The truth of history seems to be that one cannot simply impose such a system on a country. A nation can have a fine Constitution that promised all sorts of rights, freedoms, and responsibilities. But making it work in practice is an exercise in balancing powers against powers. It is one thing to have ideals, and another thing to have powerful institutions that cannot easily be overcome by the interests of the parasites. We are still working these problems out in the U.S. There is probably never going to be a final solution because parasites will always try to invade living organisms.
The recent history in the United States gives some ideas of what might be involved in securing a better situation for disadvantaged people in China. The civil rights movement of the 1960s and beyond required a high degree of education and organization of black citizens and anybody who was willing to support them on the local level. When the citizens of each village and town became united, when they understood how the struggle for equal rights had to be pursued, when they accepted the necessary sacrifices in human life and security that would have to be made, then it became possible to influence changes on the national level. But remember that they had legal protections even if local authorities might chose to ignore those protections. If local authorities acted in defiance of the law, the aggrieved populations could take their case to the Supreme Court, the Congress, and the President.
How this all works out in China will depend in part on the mechanics of power politics, and partly on the constitutional, legal, and social context of the struggle. On the positive side, since the early 周 Zhou dynasty the establishment theory has been that the interests of the ordinary people are superior to the interests of the throne. 孟子 Mencius established the principle firmly in the minds of the Chinese people that government was supposed to work for the benefit of the people, and that kings could be dethroned and even killed if they worked against the welfare of the people. Even if they did not submit to this judgment in practice, the rulers were forced to pay lip service to it. That value is still to be observed in the responses of individuals to national events, I suspect, just as the function of scholars in protecting the interests of 天 heaven/god against deviant rulers was clearly in evidence in the Tiananmen struggle.

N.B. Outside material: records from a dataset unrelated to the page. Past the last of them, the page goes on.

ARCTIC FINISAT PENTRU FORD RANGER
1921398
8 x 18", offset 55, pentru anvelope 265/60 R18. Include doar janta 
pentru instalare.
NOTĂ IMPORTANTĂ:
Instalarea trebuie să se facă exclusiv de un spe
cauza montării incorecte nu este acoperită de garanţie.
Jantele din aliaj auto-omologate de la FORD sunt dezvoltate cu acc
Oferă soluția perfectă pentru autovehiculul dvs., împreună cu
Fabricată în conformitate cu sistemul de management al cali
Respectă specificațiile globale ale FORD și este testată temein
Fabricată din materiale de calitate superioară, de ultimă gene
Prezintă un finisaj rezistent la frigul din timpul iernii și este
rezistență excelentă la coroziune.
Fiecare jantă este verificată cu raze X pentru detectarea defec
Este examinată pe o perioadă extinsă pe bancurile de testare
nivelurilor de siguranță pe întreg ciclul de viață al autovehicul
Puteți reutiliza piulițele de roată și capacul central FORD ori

The central government of China is clearly nervous about mass movements like the Falungong -- and with good reason given the history of such mass movements since the Han dynasty. Anything that appears to oppose the CCP will be subject to attempts to limit or eliminate its power. So how can the interests of farmers and other people without adequate medical insurance, without social security provisions, etc., be advanced?
The answer can only be worked out in practice by dedicated people willing to be objective and persistent. Martin Luther King, Malcolm X, Robert Kennedy, JFK -- they all gave their lives in attempts to challenge the interests of powerful interest groups. I'm not advocating for people getting themselves killed, only stating that progress against parasites does not come without costs great and small.